MOTIVATION: Identifying structural variants (SVs) is critical in health and disease, however, detecting them remains a challenge. Several linked-read sequencing technologies, including 10X Genomics, TELL-Seq and single tube long fragment read (stLFR), have been recently developed as cost-effective approaches to reconstruct multi-megabase haplotypes (phase blocks) from sequence data of a single sample. These technologies provide an optimal sequencing platform to characterize SVs, though few computational algorithms can utilize them. Thus, we developed Aquila_stLFR, an approach that resolves SVs through haplotype-based assembly of stLFR linked-reads.

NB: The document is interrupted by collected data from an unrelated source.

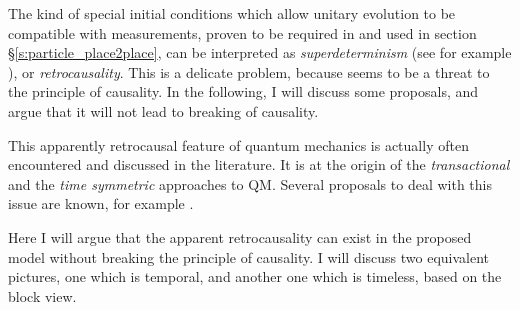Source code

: \documentclass[11pt]{amsart}
\theoremstyle{definition}
\theoremstyle{plain}
\begin{document}
The kind of special initial conditions which allow unitary evolution to be compatible with measurements, proven to be required in \cite{Sto12QMb} and used in section \S\ref{s:particle_place2place}, can be interpreted as \emph{superdeterminism} (see for example \cite{hooft2011wave}), or \emph{retrocausality}. This is a delicate problem, because seems to be a threat to the principle of causality. In the following, I will discuss some proposals, and argue that it will not lead to breaking of causality.

This apparently retrocausal feature of quantum mechanics is actually often encountered and discussed in the literature. It is at the origin of the \emph{transactional} \cite{cramer1986transactional,cramer1988overview} and the \emph{time symmetric} \cite{aharonov1964time,aharonov1988result,aharonov1991complete,aharonov2007newinsights,aharonov2007TSV} approaches to QM. Several proposals to deal with this issue are known, for example \cite{deBeauregard1953-DEBMQ,Rietdijk1978retroactiveInfluence,price2008toyRetrocausality,price2015disentangling}.

Here I will argue that the apparent retrocausality can exist in the proposed model without breaking the principle of causality. I will discuss two equivalent pictures, one which is temporal, and another one which is timeless, based on the block view.
\end{document}
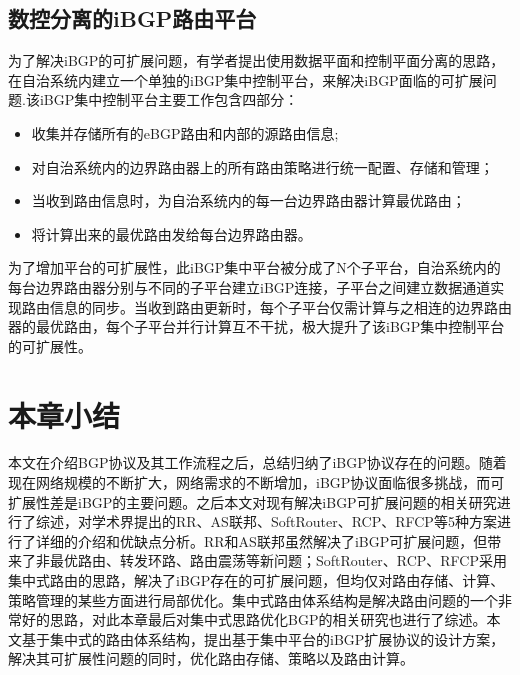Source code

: \subsection{数控分离的iBGP路由平台}
为了解决iBGP的可扩展问题，有学者提出使用数据平面和控制平面分离的思路，在自治系统内建立一个单独的iBGP集中控制平台\cite{Oprescu2011Rethinking}，来解决iBGP面临的可扩展问题.该iBGP集中控制平台主要工作包含四部分：
\begin{itemize}
  \item 收集并存储所有的eBGP路由和内部的源路由信息;
  \item 对自治系统内的边界路由器上的所有路由策略进行统一配置、存储和管理；
  \item 当收到路由信息时，为自治系统内的每一台边界路由器计算最优路由；
  \item 将计算出来的最优路由发给每台边界路由器。
\end{itemize}

为了增加平台的可扩展性，此iBGP集中平台被分成了N个子平台，自治系统内的每台边界路由器分别与不同的子平台建立iBGP连接，子平台之间建立数据通道实现路由信息的同步。当收到路由更新时，每个子平台仅需计算与之相连的边界路由器的最优路由，每个子平台并行计算互不干扰，极大提升了该iBGP集中控制平台的可扩展性。


\section{本章小结}

本文在介绍BGP协议及其工作流程之后，总结归纳了iBGP协议存在的问题。随着现在网络规模的不断扩大，网络需求的不断增加，iBGP协议面临很多挑战，而可扩展性差是iBGP的主要问题。之后本文对现有解决iBGP可扩展问题的相关研究进行了综述，对学术界提出的RR、AS联邦、SoftRouter、RCP、RFCP等5种方案进行了详细的介绍和优缺点分析。RR和AS联邦虽然解决了iBGP可扩展问题，但带来了非最优路由、转发环路、路由震荡等新问题；SoftRouter、RCP、RFCP采用集中式路由的思路，解决了iBGP存在的可扩展问题，但均仅对路由存储、计算、策略管理的某些方面进行局部优化。集中式路由体系结构是解决路由问题的一个非常好的思路，对此本章最后对集中式思路优化BGP的相关研究也进行了综述。本文基于集中式的路由体系结构，提出基于集中平台的iBGP扩展协议的设计方案，解决其可扩展性问题的同时，优化路由存储、策略以及路由计算。
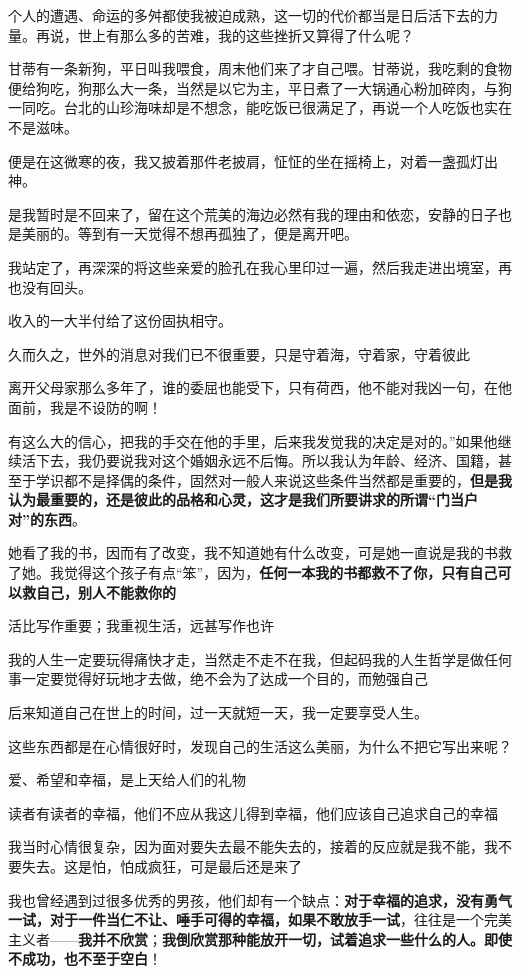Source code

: \documentclass[UTF8,a4paper,8pt]{ctexbook}
\begin{document}
		个人的遭遇、命运的多舛都使我被迫成熟，这一切的代价都当是日后活下去的力量。再说，世上有那么多的苦难，我的这些挫折又算得了什么呢？
	
		甘蒂有一条新狗，平日叫我喂食，周末他们来了才自己喂。甘蒂说，我吃剩的食物便给狗吃，狗那么大一条，当然是以它为主，平日煮了一大锅通心粉加碎肉，与狗一同吃。台北的山珍海味却是不想念，能吃饭已很满足了，再说一个人吃饭也实在不是滋味。
	
		便是在这微寒的夜，我又披着那件老披肩，怔怔的坐在摇椅上，对着一盏孤灯出神。
			
		是我暂时是不回来了，留在这个荒美的海边必然有我的理由和依恋，安静的日子也是美丽的。等到有一天觉得不想再孤独了，便是离开吧。
		
		我站定了，再深深的将这些亲爱的脸孔在我心里印过一遍，然后我走进出境室，再也没有回头。
		
		收入的一大半付给了这份固执相守。
		
		久而久之，世外的消息对我们已不很重要，只是守着海，守着家，守着彼此
		
		离开父母家那么多年了，谁的委屈也能受下，只有荷西，他不能对我凶一句，在他面前，我是不设防的啊！
		
		有这么大的信心，把我的手交在他的手里，后来我发觉我的决定是对的。”如果他继续活下去，我仍要说我对这个婚姻永远不后悔。所以我认为年龄、经济、国籍，甚至于学识都不是择偶的条件，固然对一般人来说这些条件当然都是重要的，\textbf{但是我认为最重要的，还是彼此的品格和心灵，这才是我们所要讲求的所谓“门当户对”的东西}。
		
		她看了我的书，因而有了改变，我不知道她有什么改变，可是她一直说是我的书救了她。我觉得这个孩子有点“笨”，因为，\textbf{任何一本我的书都救不了你，只有自己可以救自己，别人不能救你的}
	
		活比写作重要；我重视生活，远甚写作也许
		
		我的人生一定要玩得痛快才走，当然走不走不在我，但起码我的人生哲学是做任何事一定要觉得好玩地才去做，绝不会为了达成一个目的，而勉强自己
	
		后来知道自己在世上的时间，过一天就短一天，我一定要享受人生。
		
		这些东西都是在心情很好时，发现自己的生活这么美丽，为什么不把它写出来呢？
	
		爱、希望和幸福，是上天给人们的礼物
		
		读者有读者的幸福，他们不应从我这儿得到幸福，他们应该自己追求自己的幸福
		
		我当时心情很复杂，因为面对要失去最不能失去的，接着的反应就是我不能，我不要失去。这是怕，怕成疯狂，可是最后还是来了
	
		我也曾经遇到过很多优秀的男孩，他们却有一个缺点：\textbf{对于幸福的追求，没有勇气一试，对于一件当仁不让、唾手可得的幸福，如果不敢放手一试}，往往是一个完美主义者——\textbf{我并不欣赏}；\textbf{我倒欣赏那种能放开一切，试着追求一些什么的人。即使不成功，也不至于空白}！
			
\end{document}
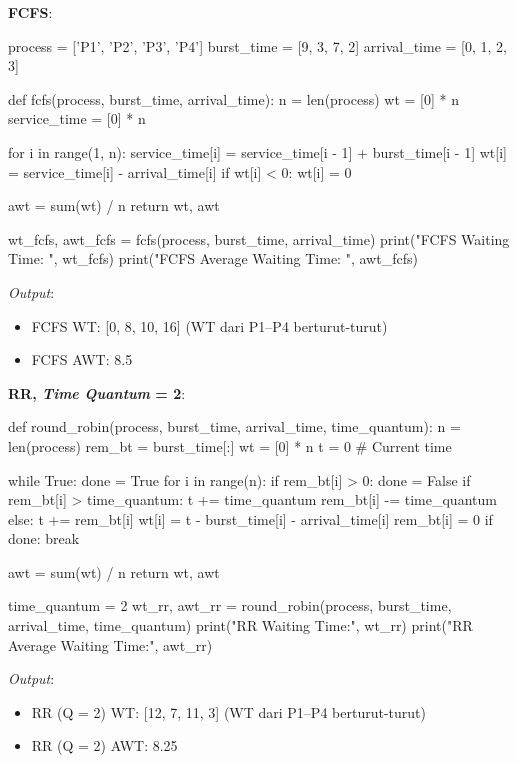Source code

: \documentclass[12pt]{article}
\begin{document}
\textbf{FCFS}:
\begin{python}
process = ['P1', 'P2', 'P3', 'P4']
burst_time = [9, 3, 7, 2]
arrival_time = [0, 1, 2, 3]

def fcfs(process, burst_time, arrival_time):
    n = len(process)
    wt = [0] * n
    service_time = [0] * n
    
    for i in range(1, n):
        service_time[i] = service_time[i - 1] + burst_time[i - 1]
        wt[i] = service_time[i] - arrival_time[i]
        if wt[i] < 0:
            wt[i] = 0
    
    awt = sum(wt) / n
    return wt, awt

wt_fcfs, awt_fcfs = fcfs(process, burst_time, arrival_time)
print("FCFS Waiting Time: ", wt_fcfs)
print("FCFS Average Waiting Time: ", awt_fcfs)
\end{python}
\textit{Output}:
\begin{itemize}
    \item FCFS WT: [0, 8, 10, 16] (WT dari P1–P4 berturut-turut)
    \item FCFS AWT: 8.5
\end{itemize}

\textbf{RR, \textit{Time Quantum} = 2}:
\begin{python}
def round_robin(process, burst_time, arrival_time, time_quantum):
    n = len(process)
    rem_bt = burst_time[:]
    wt = [0] * n
    t = 0  # Current time
    
    while True:
        done = True
        for i in range(n):
            if rem_bt[i] > 0:
                done = False
                if rem_bt[i] > time_quantum:
                    t += time_quantum
                    rem_bt[i] -= time_quantum
                else:
                    t += rem_bt[i]
                    wt[i] = t - burst_time[i] - arrival_time[i]
                    rem_bt[i] = 0
        if done:
            break
    
    awt = sum(wt) / n
    return wt, awt

time_quantum = 2
wt_rr, awt_rr = round_robin(process, burst_time, arrival_time, time_quantum)
print("RR Waiting Time:", wt_rr)
print("RR Average Waiting Time:", awt_rr)
\end{python}
\textit{Output}:
\begin{itemize}
    \item RR (Q = 2) WT: [12, 7, 11, 3] (WT dari P1–P4 berturut-turut)
    \item RR (Q = 2) AWT: 8.25
\end{itemize}
\end{document}
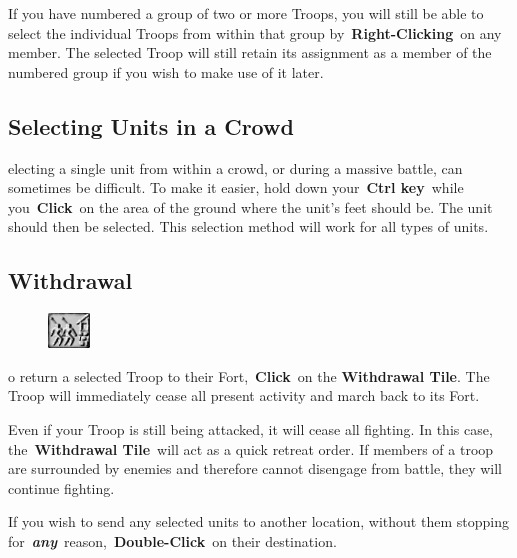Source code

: If you have numbered a group of two or more Troops, you will still be able to select the individual Troops from within that group by \textbf{Right-Clicking} on any member. The selected Troop will still retain its assignment as a member of the numbered group if you wish to make use of it later.

\subsection{Selecting Units in a Crowd}


electing a single unit from within a crowd, or during a massive battle, can sometimes be difficult. To make it easier, hold down your \textbf{Ctrl key} while you \textbf{Click} on the area of the ground where the unit’s feet should be. The unit should then be selected. This selection method will work for all types of units.

\subsection{Withdrawal}


\begin{figure}
	\vspace{-20pt}
	\begin{center}
		\includegraphics[width=0.1\textwidth]{Twithdrawl}
	\end{center}
	\vspace{-20pt}
\end{figure}

o return a selected Troop to their Fort, \textbf{Click} on the \textbf{Withdrawal Tile}. The Troop will immediately cease all present activity and march back to its Fort.

Even if your Troop is still being attacked, it will cease all fighting. In this case, the \textbf{Withdrawal Tile} will act as a quick retreat order. If members of a troop are surrounded by enemies and therefore cannot disengage from battle, they will continue fighting.

If you wish to send any selected units to another location, without them stopping for \textbf{\textit{any}} reason, \textbf{Double-Click} on their destination.

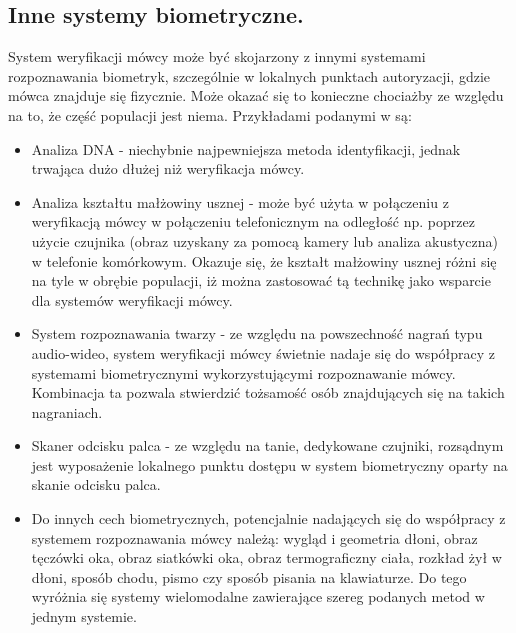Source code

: \subsection{Inne systemy biometryczne.}
System weryfikacji mówcy może być skojarzony z innymi systemami rozpoznawania biometryk, szczególnie w lokalnych punktach autoryzacji, gdzie mówca znajduje się fizycznie. Może okazać się to konieczne chociażby ze względu na to, że część populacji jest niema. Przykładami podanymi w \cite{fosr} są:
\begin{itemize}
  \item Analiza DNA - niechybnie najpewniejsza metoda identyfikacji, jednak trwająca dużo dłużej niż weryfikacja mówcy. 
  \item Analiza kształtu małżowiny usznej - może być użyta w połączeniu z weryfikacją mówcy w połączeniu telefonicznym na odległość np. poprzez użycie czujnika (obraz uzyskany za pomocą kamery lub analiza akustyczna) w telefonie komórkowym. Okazuje się, że kształt małżowiny usznej różni się na tyle w obrębie populacji, iż można zastosować tą technikę jako wsparcie dla systemów weryfikacji mówcy. 
  \item System rozpoznawania twarzy - ze względu na powszechność nagrań typu audio-wideo, system weryfikacji mówcy świetnie nadaje się do współpracy z systemami biometrycznymi wykorzystującymi rozpoznawanie mówcy. Kombinacja ta pozwala stwierdzić tożsamość osób znajdujących się na takich nagraniach. 
  \item Skaner odcisku palca - ze względu na tanie, dedykowane czujniki, rozsądnym jest wyposażenie lokalnego punktu dostępu w system biometryczny oparty na skanie odcisku palca.
  \item Do innych cech biometrycznych, potencjalnie nadających się do współpracy z systemem rozpoznawania mówcy należą: wygląd i geometria dłoni, obraz tęczówki oka, obraz siatkówki oka, obraz termograficzny ciała, rozkład żył w dłoni, sposób chodu, pismo czy sposób pisania na klawiaturze. Do tego wyróżnia się systemy wielomodalne zawierające szereg podanych metod w jednym systemie.
  
\end{itemize}

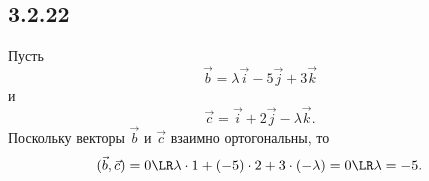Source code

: \subsection{3.2.22}

Пусть
\[
\vec b=\lambda\vec i-5\vec j+3\vec k
\]
и
\[
\vec c=\vec i+2\vec j-\lambda\vec k.
\]
Поскольку векторы $\vec b$ и $\vec c$ взаимно ортогональны, то
\[
(\vec b,\vec c)=0\LR \lambda\cdot1+(-5)\cdot2+3\cdot(-\lambda)=0\LR\lambda=-5.
\]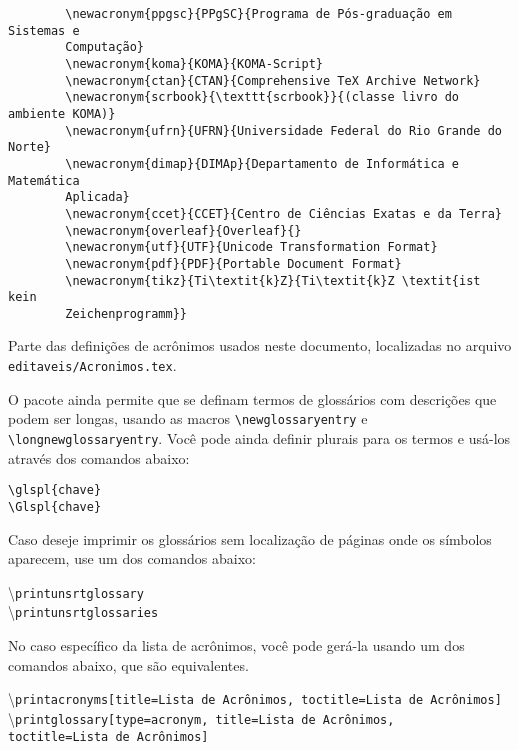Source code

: \begin{listing}[ht]
	\begin{verbatim}
		\newacronym{ppgsc}{PPgSC}{Programa de Pós-graduação em Sistemas e 
		Computação}
		\newacronym{koma}{KOMA}{KOMA-Script}
		\newacronym{ctan}{CTAN}{Comprehensive TeX Archive Network}
		\newacronym{scrbook}{\texttt{scrbook}}{(classe livro do ambiente KOMA)}
		\newacronym{ufrn}{UFRN}{Universidade Federal do Rio Grande do Norte}
		\newacronym{dimap}{DIMAp}{Departamento de Informática e Matemática 
		Aplicada}
		\newacronym{ccet}{CCET}{Centro de Ciências Exatas e da Terra}
		\newacronym{overleaf}{Overleaf}{}
		\newacronym{utf}{UTF}{Unicode Transformation Format}
		\newacronym{pdf}{PDF}{Portable Document Format}
		\newacronym{tikz}{Ti\textit{k}Z}{Ti\textit{k}Z \textit{ist kein 
		Zeichenprogramm}}
	\end{verbatim}
	\caption{Parte das definições de acrônimos usados neste documento, localizadas no arquivo \texttt{editaveis/Acronimos.tex}.}
	\label{cod:acronimos}
\end{listing}

O pacote ainda permite que se definam termos de glossários com descrições que podem ser longas, usando as macros \texttt{\textbackslash{}newglossaryentry} e \texttt{\textbackslash{}longnewglossaryentry}. Você pode ainda definir plurais para os termos e usá-los através dos comandos abaixo: 

\begin{adjustbox}{fbox, center, tabular=l, vspace=0.5cm}
	\texttt{\textbackslash{}glspl\{chave\}} \\
	\texttt{\textbackslash{}Glspl\{chave\}}
\end{adjustbox}

Caso deseje imprimir os glossários sem localização de páginas onde os símbolos aparecem, use um dos comandos abaixo: 

\begin{adjustbox}{fbox, center, tabular=l, vspace=0.5cm}
	\textbackslash\texttt{printunsrtglossary} \\
	\textbackslash\texttt{printunsrtglossaries}
\end{adjustbox}

No caso específico da lista de acrônimos, você pode gerá-la usando um dos comandos abaixo, que são equivalentes.

\begin{adjustbox}{fbox, center, tabular=l, vspace=0.5cm}
\textbackslash\texttt{printacronyms[title=Lista de Acrônimos, toctitle=Lista de Acrônimos]} \\
\textbackslash\texttt{printglossary[type=acronym, title=Lista de Acrônimos,} \\
\texttt{toctitle=Lista de Acrônimos]}
\end{adjustbox}

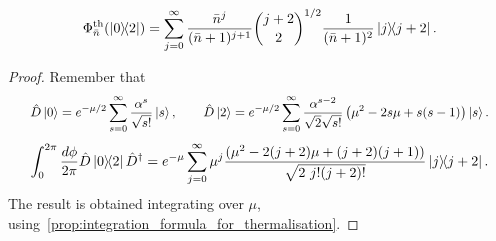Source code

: \documentclass[12pt]{report}
\begin{document}
\begin{prop}\label{prop:thermalisation_applied_to_02}
	\begin{equation}
		\Phi_{\bar n}^{\rm th}(\ketbra{0}{2})
		= \sum_{j=0}^\infty
		\frac{\bar n^j}{(\bar n + 1)^{j+1}}
		\binom{j+2}{2}^{1/2}
		\frac{1}{(\bar n + 1)^2}
		\ketbra{j}{j+2}.
	\end{equation}
\end{prop}
\begin{proof}
	Remember that
	\begin{equation}\scalebox{0.92}{$\displaystyle
		\hat D\ket0 = e^{-\mu/2} \sum_{s=0}^\infty \frac{\alpha^s}{\sqrt{s!}} \ket s,
		\qquad
		\hat D\ket2 = e^{-\mu/2} \sum_{s=0}^\infty \frac{\alpha^{s-2}}{\sqrt2\sqrt{s!}}
		\left(\mu^2 - 2s \mu + s(s-1)\right) \ket s.
	$}\end{equation}
	\begin{equation}
	\begin{gathered}
		\int_0^{2\pi} \frac{d\phi}{2\pi}
		\hat D \ketbra{0}{2} \hat D^\dagger
		= e^{-\mu} \sum_{j=0}^\infty
		\mu^j\frac{(\mu^2 - 2 (j+2) \mu + (j+2)(j+1))}{\sqrt{2\,\,j!(j+2)!}}
		\ketbra{j}{j+2}.
	\end{gathered}
	\end{equation}
	The result is obtained integrating over $\mu$, using~\cref{prop:integration_formula_for_thermalisation}.
\end{proof}
\end{document}
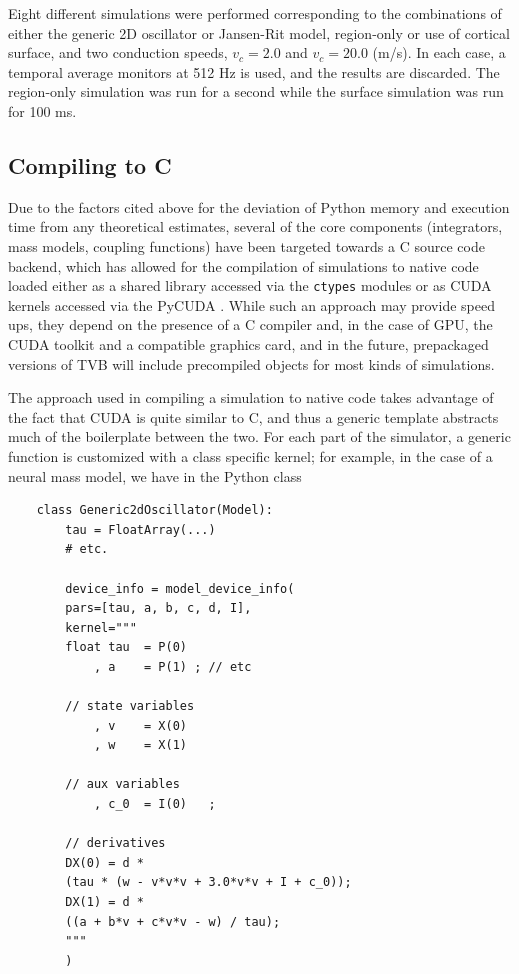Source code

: 	Eight different simulations were performed corresponding to the combinations of
	either the generic 2D oscillator or Jansen-Rit model, region-only
	or use of cortical surface, and two conduction speeds, $v_c = 2.0$ and
	$v_c = 20.0$ (m/s). In each case, a temporal average monitors at 512 Hz
	is used, and the results are discarded. The region-only simulation was
	run for a second while the surface simulation was run for 100 ms. 

\subsection{Compiling to C}

	Due to the factors cited above for the deviation of Python memory
	and execution time from any theoretical estimates, 
	several of the core components (integrators, mass models, coupling
	functions) have been targeted towards a C source code backend, which has
	allowed for the compilation of simulations to native code loaded 
	either as a shared library accessed via the \texttt{ctypes} modules
	or as CUDA kernels accessed via the PyCUDA \cite{PyCUDA}.
	While such an approach may provide speed ups, they depend on the
	presence of a C compiler and, in the case of GPU, the CUDA toolkit and
	a compatible graphics card, and in the future, prepackaged versions of TVB
	will include precompiled objects for most kinds of simulations. 

	The approach used in compiling a simulation to native code takes advantage
	of the fact that CUDA is quite similar to C, and thus a generic template
	abstracts much of the boilerplate between the two. For each part of the 
	simulator, a generic function is customized with a class specific kernel;
	for example, in the case of a neural mass model, we have in the Python class

	\begin{lstlisting}
	class Generic2dOscillator(Model):
	    tau = FloatArray(...)
	    # etc.

	    device_info = model_device_info(
		pars=[tau, a, b, c, d, I],
		kernel="""
		float tau  = P(0)
		    , a    = P(1) ; // etc

		// state variables
		    , v    = X(0)
		    , w    = X(1)

		// aux variables
		    , c_0  = I(0)   ;

		// derivatives
		DX(0) = d * 
		(tau * (w - v*v*v + 3.0*v*v + I + c_0));
		DX(1) = d * 
		((a + b*v + c*v*v - w) / tau);
		"""
	    )
	\end{lstlisting}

RESULTS: Aquila_stLFR first partitions long fragment reads into two haplotype-specific blocks with the assistance of the high-quality reference genome, by taking advantage of the potential phasing ability of the linked-read itself. Each haplotype is then assembled independently, to achieve a complete diploid assembly to finally reconstruct the genome-wide SVs. We benchmarked Aquila_stLFR on a well-studied sample, NA24385, and showed Aquila_stLFR can detect medium to large size deletions (50 bp-10 kb) with high sensitivity and medium-size insertions (50 bp-1 kb) with high specificity.
AVAILABILITY AND IMPLEMENTATION: Source code and documentation are available on https://github.com/maiziex/Aquila_stLFR.
SUPPLEMENTARY INFORMATION: Supplementary data are available at Bioinformatics Advances online.